Nos guste o no, los constructores del canon de la literatura española son –llevan años siéndolo– varones. A tenor de sus propuestas, para su configuración se basan en criterios estrictamente estéticos, fijados ya desde la antigua retórica. Ese canon es, por lo que se ve, inamovible. Eso sí, cabe la duda de que a esa rocosidad contribuyan cuestiones más prosaicas, como la pereza mental, el cómodo uso de lo manido, y, por qué no decirlo, el poder de los grupos mediáticos y de las grandes editoriales capaces de polarizar la atención de los críticos, y, por consiguiente, de los lectores, en detrimento de otras ofertas lanzadas con menor apoyo comercial.
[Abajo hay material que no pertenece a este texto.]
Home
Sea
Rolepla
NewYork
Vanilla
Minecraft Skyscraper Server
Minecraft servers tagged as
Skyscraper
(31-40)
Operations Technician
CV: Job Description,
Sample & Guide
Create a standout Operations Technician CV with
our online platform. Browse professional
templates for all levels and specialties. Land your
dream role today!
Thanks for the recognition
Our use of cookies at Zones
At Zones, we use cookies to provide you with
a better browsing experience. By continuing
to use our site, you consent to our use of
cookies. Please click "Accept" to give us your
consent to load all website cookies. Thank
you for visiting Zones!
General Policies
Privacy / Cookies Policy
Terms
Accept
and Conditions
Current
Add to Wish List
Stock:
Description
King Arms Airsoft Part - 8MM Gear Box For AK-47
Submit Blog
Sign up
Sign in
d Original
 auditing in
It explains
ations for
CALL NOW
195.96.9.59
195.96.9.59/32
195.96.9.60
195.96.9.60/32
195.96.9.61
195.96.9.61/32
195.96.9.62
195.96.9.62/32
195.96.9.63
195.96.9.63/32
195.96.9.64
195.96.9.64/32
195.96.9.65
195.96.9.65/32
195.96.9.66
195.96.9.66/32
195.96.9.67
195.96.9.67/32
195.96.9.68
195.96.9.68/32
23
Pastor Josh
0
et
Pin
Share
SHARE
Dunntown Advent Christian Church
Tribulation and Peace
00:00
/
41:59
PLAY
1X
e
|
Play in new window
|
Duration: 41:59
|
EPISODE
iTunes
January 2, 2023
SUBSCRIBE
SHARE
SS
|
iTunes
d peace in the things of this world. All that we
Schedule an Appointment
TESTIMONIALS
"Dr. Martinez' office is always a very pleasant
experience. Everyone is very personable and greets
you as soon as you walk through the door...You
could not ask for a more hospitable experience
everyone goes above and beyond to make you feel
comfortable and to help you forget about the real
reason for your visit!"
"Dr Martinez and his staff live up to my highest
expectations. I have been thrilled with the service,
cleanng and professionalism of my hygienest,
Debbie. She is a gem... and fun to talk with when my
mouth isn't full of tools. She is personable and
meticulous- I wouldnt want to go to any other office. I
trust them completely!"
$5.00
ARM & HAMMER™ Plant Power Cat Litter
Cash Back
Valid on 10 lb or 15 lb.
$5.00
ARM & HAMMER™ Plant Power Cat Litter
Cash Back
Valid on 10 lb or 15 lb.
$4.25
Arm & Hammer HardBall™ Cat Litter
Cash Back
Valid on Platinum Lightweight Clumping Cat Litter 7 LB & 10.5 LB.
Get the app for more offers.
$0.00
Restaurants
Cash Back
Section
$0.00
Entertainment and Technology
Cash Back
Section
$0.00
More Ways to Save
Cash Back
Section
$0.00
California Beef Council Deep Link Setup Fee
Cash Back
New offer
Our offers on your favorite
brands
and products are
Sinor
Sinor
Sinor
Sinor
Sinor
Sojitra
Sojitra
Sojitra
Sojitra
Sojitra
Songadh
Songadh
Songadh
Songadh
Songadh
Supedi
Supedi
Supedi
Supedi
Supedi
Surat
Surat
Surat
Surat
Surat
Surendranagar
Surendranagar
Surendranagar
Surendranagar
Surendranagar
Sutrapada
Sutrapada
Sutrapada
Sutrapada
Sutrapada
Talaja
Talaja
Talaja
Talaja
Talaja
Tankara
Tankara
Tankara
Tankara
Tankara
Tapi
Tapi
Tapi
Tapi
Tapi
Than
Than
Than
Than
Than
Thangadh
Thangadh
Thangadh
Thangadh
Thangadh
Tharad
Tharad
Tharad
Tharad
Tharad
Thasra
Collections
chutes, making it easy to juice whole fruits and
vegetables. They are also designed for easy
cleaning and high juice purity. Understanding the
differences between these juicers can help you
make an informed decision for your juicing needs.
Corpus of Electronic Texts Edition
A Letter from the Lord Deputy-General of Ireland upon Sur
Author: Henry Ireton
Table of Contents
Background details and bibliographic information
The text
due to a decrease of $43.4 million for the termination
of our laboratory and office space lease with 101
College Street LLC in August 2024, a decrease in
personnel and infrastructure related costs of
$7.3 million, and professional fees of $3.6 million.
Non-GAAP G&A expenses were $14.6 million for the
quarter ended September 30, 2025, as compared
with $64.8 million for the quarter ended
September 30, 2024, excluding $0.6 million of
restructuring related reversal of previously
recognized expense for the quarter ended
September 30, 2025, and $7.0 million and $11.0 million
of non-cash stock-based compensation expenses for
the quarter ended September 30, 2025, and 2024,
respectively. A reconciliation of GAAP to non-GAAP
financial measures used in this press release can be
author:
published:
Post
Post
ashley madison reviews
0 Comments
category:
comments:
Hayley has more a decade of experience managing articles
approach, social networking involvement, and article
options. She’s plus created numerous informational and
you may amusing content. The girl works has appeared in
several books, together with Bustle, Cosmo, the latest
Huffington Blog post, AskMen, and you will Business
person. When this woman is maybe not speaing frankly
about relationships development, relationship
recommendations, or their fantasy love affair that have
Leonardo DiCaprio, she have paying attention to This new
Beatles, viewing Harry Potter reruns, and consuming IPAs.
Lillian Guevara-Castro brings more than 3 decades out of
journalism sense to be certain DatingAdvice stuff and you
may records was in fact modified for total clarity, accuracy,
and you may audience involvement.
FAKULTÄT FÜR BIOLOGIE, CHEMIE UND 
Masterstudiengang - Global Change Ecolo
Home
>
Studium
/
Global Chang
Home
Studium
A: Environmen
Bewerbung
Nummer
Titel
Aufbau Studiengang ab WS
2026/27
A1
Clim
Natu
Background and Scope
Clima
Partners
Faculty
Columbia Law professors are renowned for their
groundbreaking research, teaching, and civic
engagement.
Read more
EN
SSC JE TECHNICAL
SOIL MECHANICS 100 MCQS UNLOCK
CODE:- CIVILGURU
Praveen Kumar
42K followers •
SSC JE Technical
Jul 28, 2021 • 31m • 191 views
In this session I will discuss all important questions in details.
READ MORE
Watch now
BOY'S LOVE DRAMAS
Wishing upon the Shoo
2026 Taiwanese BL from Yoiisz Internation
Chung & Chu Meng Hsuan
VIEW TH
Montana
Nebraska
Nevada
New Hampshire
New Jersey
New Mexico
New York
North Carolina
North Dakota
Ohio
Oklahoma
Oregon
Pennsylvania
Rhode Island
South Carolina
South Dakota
[...] Pero la literatura es otra cosa. Sorprendente nos pareció en su día –tan solo hace siete años–, que José Carlos Mainer en el volumen VI de la Historia de la literatura española dedicado al período 1900-1939, despachara a una autora como Elena Fortún con una sola alusión a su corta y poco representativa participación en la revista zaragozana de poesía Noroeste. Sorprendente nos sigue pareciendo que una autora reivindicada como maestra literaria de la generación de los cincuenta (como lo han expresado reiteradamente autores desde Laforet a Martín Gaite y desde García Hortelano hasta Francisco Nieva), y creadora de Celia, el personaje infantil más notable de la literatura española, siga ausente en las otras historias de nuestra literatura del siglo XX. Tampoco tiene cabida en los programas de un buen número de nuestras Facultades de Filología. Y es que, si la entrada en el canon de la obra literaria escrita por mujeres es punto menos que imposible, ¿qué decir si esa literatura está escrita pensando en los
niños?
¿No constituimos las mujeres el mayor colectivo dentro del global de lectores? ¿No se están reeditando obras que permiten reconstruir nuestro pasado, con cuyos personajes podemos identificarnos, que nos relatan? ¿No estamos satisfechas con ello? ¿Para qué queremos más? Dejémoslo así, permitamos que los sesudos varones sigan a lo suyo… Pero una buena parte de los investigadores y estudiosos de la literatura española llevan años esforzándose en recuperar autores y relanzar obras valiosas y aspiran no sólo a resquebrajar el criterio de excelencia y a cuestionar sus límites, sino también a preguntarse qué se debe entender hoy por excelencia y, sobre todo, quién la define. Sin percatarse de que todo nacimiento –o renacimiento– requiere el posterior bautizo apadrinado por un crítico –varón– respetado –o temido–, o, en su defecto, por una editorial poderosa.